**Extract provided:**
────────────────

This patchset combines two important changes to the way reader permits
are created and admitted:
1) It switches admission to be up-front.
2) It changes the admission algorithm.
(1) Currently permits are created before the read is started, but they
only wait for admission when going to the disk. This leaves the
resources consumption of cache and memtables reads unbounded, possibly
leading to OOM (rare but happens). This series changes this that permits
are admitted at the moment they are creating making admission up-front
-- at least those reads that pass admission at all (some don't).
(2) Admission currently is based on availability of resources. We have a
certain amount of memory available, which derived from the memory
available to the shard, as well a hardcoded count resource. Reads are
admitted when a count and a certain amount (base cost) of memory is
available. This patchset adds a new aspect to this admission process
beyond the existing resource availability: the number of used/blocked
reads. Namely it only admits new reads if in addition to the necessary
amount of resources being available, all currently used readers are
blocked. In other words we only admit new reads if all currently
admitted reads requires something other than CPU to progress. They are
either waiting on I/O, a remote shard, or attention from their consumers
(not used currently).
The reason for making these two changes at the same time is that
up-front admission means cache reads now need to obtain a permit too.

────────────────

**Collected data:**
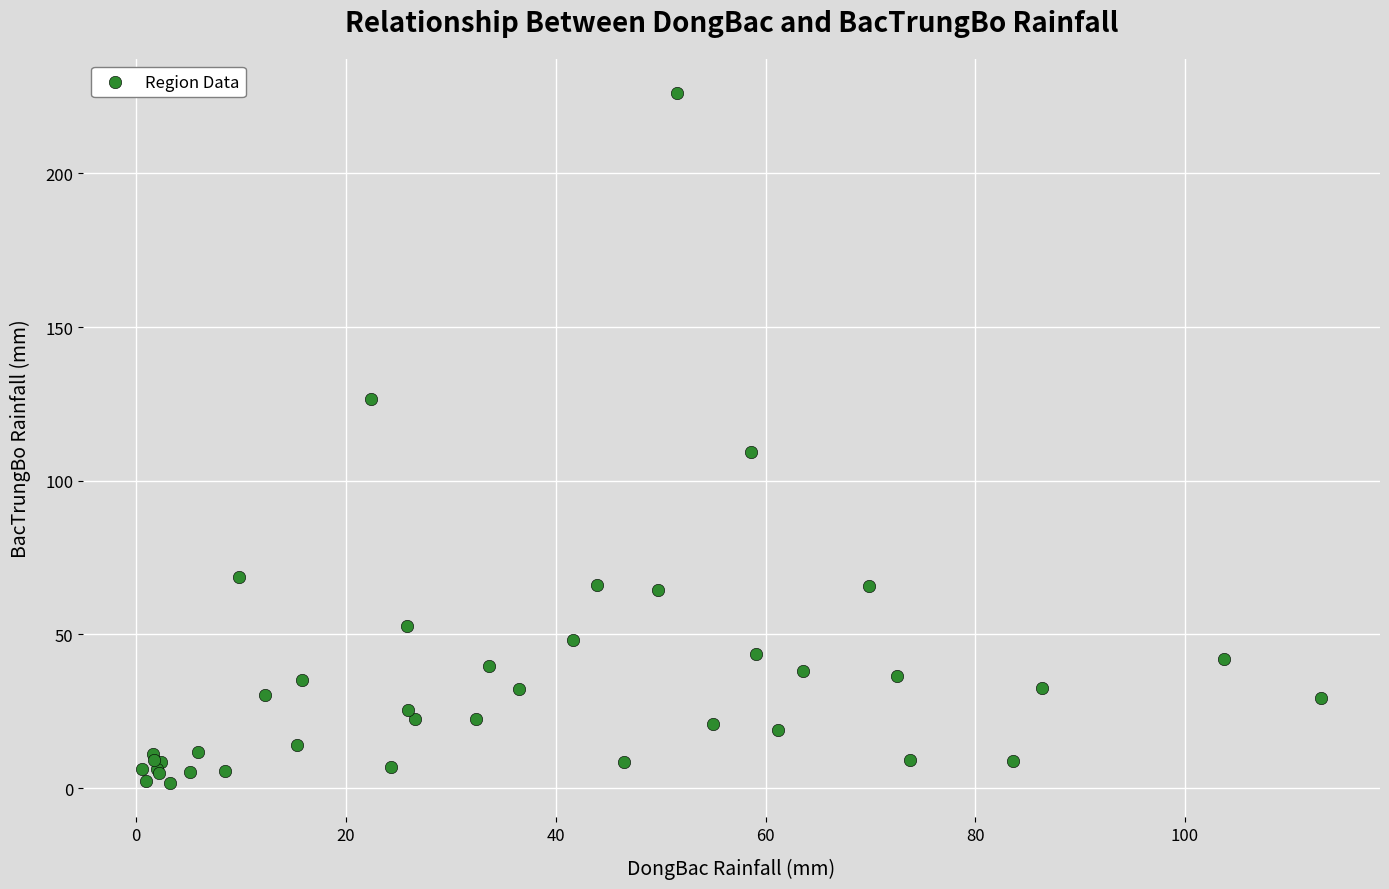

What Y value in the scatter plot is closest to 113?

109.4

────────────────

**Request A:**
In the reader permit patchset text:
(i) What can the unbounded resource consumption of cache and memtable reads possibly lead to?
(ii) Beyond resource availability, what new aspect does the patchset add to admission?
(iii) Why are the two changes made at the same time?
**Request B:**
Could you carry on the reader permit patchset text past its last sentence?
The data isn't needed for anything here.

**Answer box A:**
(i) OOM, which is rare but happens.
(ii) The number of used/blocked reads.
(iii) Up-front admission means cache reads now need to obtain a permit too.

**Answer box B:**
For cache reads the optimal concurrency is 1. Anything above that just
increases latency (without increasing throughput). So we want to make sure
that if a cache reader hits it doesn't get any competition for CPU and
it can run to completion. We admit new reads only if the read misses and
has to go to disk.
A side effect of these changes is that the execution stages from the
replica-side read path are replaced with the reader concurrency
semaphore as an execution stage. This is necessary due to bad
interaction between said execution stages and up-front admission. This
has an important consequence: read timeouts are more strictly enforced
because the execution stage doesn't have a timeout so it can execute
already timed-out reads too. This is not the case with the semaphore's
queue which will drop timed-out reads. Another consequence is that, now
data and mutation reads share the same execution stage, which increases
its effectiveness, on the other hand system and user reads don't
anymore.
Fixes: #4758Fixes: #5718
Tests: unit(dev, release, debug)
* 'reader-concurrency-semaphore-in-front-of-the-cache/v5.3' of https://github.com/denesb/scylla: (54 commits)
test/boost/reader_concurrency_semaphore_test: add used/blocked test
test/boost/reader_concurrency_semaphore_test: add admission test
reader_permit: add operator<< for reader_resources
reader_concurrency_semaphore: add reads_{admitted,enqueued} stats
table: make_sstable_reader(): fix indentation
table: clean up make_sstable_reader()
database: remove now unused query execution stages
mutation_reader: remove now unused restricting_reader
sstables: sstable_set: remove now unused make_restricted_range_sstable_reader()
reader_permit: remove now unused wait_admission()
reader_concurrency_semaphore: remove now unused obtain_permit_nowait()
reader_concurrency_semaphore: admission: flip the switch
database: increase semaphore max queue size
test: index_with_paging_test: increase semaphore's queue size
reader_concurrency_semaphore: add set_max_queue_size()
test: mutation_reader_test: remove restricted reader tests
reader_concurrency_semaphore: remove now unused make_permit()
test: reader_concurrency_semaphore_test: move away from make_permit()
test: move away from make_permit()
treewide: use make_tracking_only_permit()
...